* _Selected excerpt_:
====

AFIC has built partnerships with the Central Ohio Transit Authority (COTA) to encourage ridership amongst aging residents and developed a program that helps older adults use rideshare apps like Lyft. But this transportation focus also refers to things like walk audits, where obstacles in pedestrian walkways are identified and eventually corrected.
“Often what makes a community better for an older adult makes things better for all of us,” Sheldon said. “Good sidewalks make my life easier, too.”
There can be challenges to building change targeted at older adults, she said, despite the benefits to the community as a whole. This can be caused by ageism, which affects the old and the young.
“Research shows that internalized ageism can take years off your life, upwards of seven years,” Sheldon adds. “We’ve done a lot of work to promote positive aging. There have been billboards around town with local older adults to show how strong and wonderful it is to grow old. We want to push back on the narrative that aging is a bad thing. We should all be so lucky to age and do it in a good way.”

====

* _Recorded data_:
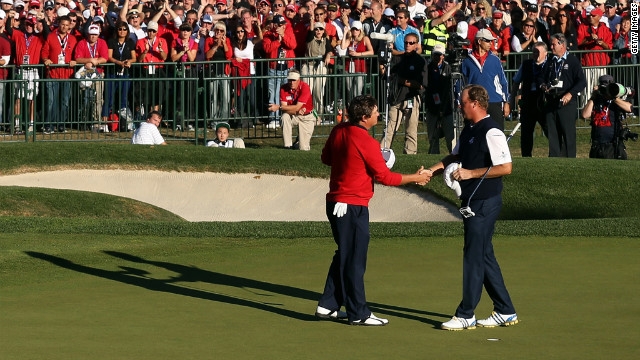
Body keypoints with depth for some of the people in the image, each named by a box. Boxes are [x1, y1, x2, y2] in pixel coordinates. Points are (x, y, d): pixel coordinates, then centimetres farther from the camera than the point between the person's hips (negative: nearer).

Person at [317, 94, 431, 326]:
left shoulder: (338, 132, 4)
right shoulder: (366, 142, -19)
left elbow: (326, 158, 20)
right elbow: (384, 177, -13)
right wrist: (415, 178, -2)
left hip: (335, 202, 9)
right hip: (353, 206, -9)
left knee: (344, 256, 19)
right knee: (355, 261, -1)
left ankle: (327, 306, 21)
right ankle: (358, 314, 5)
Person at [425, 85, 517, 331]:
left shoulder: (491, 132, -16)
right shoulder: (469, 130, 14)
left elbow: (506, 167, -21)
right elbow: (455, 157, 25)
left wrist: (471, 173, -19)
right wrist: (431, 171, 9)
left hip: (485, 203, -10)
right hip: (472, 202, 10)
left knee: (474, 256, -6)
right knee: (485, 257, 13)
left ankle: (466, 315, -1)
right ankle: (505, 312, 19)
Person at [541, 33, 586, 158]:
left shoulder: (572, 61, 0)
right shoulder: (550, 62, 18)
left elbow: (582, 82, -6)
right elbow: (544, 78, 29)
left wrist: (570, 94, -19)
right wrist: (544, 86, 5)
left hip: (567, 102, -5)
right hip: (551, 103, 6)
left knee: (568, 133, -6)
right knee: (552, 134, 4)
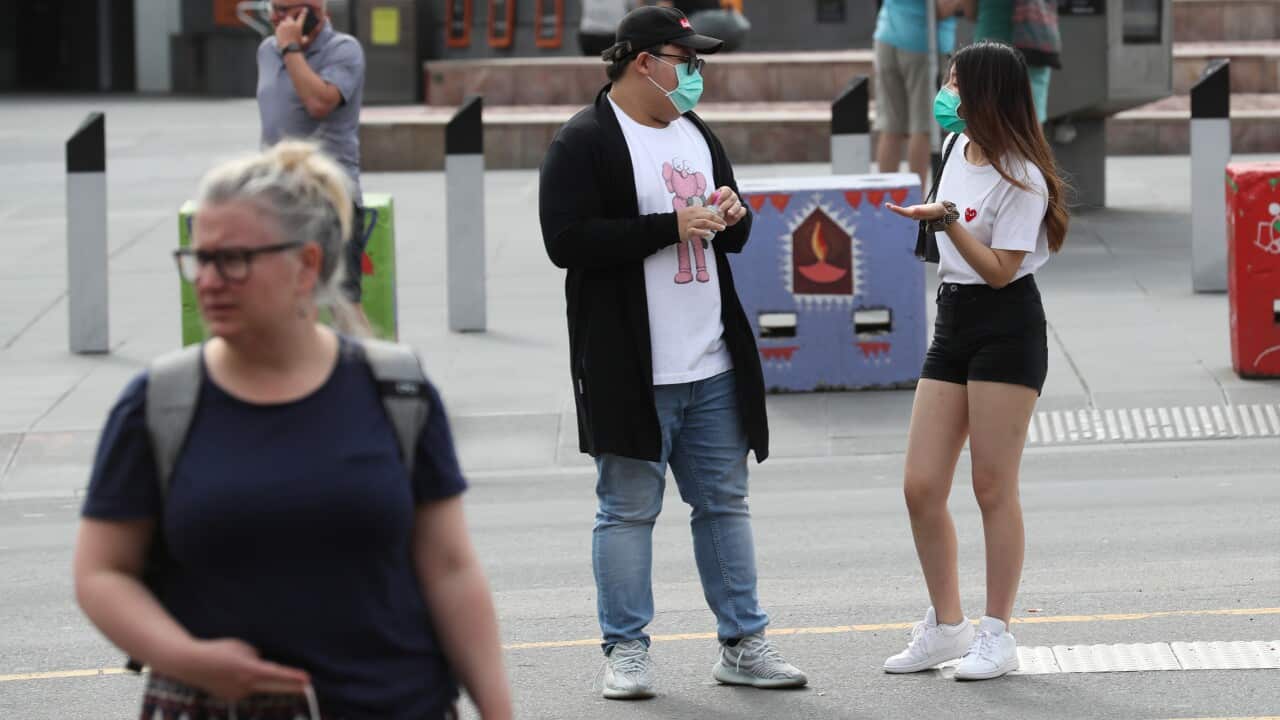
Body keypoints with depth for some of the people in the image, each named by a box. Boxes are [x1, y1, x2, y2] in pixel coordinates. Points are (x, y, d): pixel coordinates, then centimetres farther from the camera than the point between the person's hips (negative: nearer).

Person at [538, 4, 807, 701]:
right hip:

====

* _Brief 1_:
In the passage on older adults and community change, how many years does Sheldon say internalized ageism can take off a person's life?
* _Brief 2_:
Pick up the passage on older adults and community change after its last sentence and continue it.
The items have no connection to the passage on older adults and community change.

* _Answer box 1_:
Upwards of seven years.

* _Answer box 2_:
AFIC has worked with Metro Early College Middle School students through a course called Change AGEnts. In one section of the course, students found examples of positive and negative portrayals of aging in print media. It is much easier to find negative ones, Sheldon said, and these examples lead to unfavorable impressions of aging and older community members.
“We need more stories to show our community that it is great to grow old.”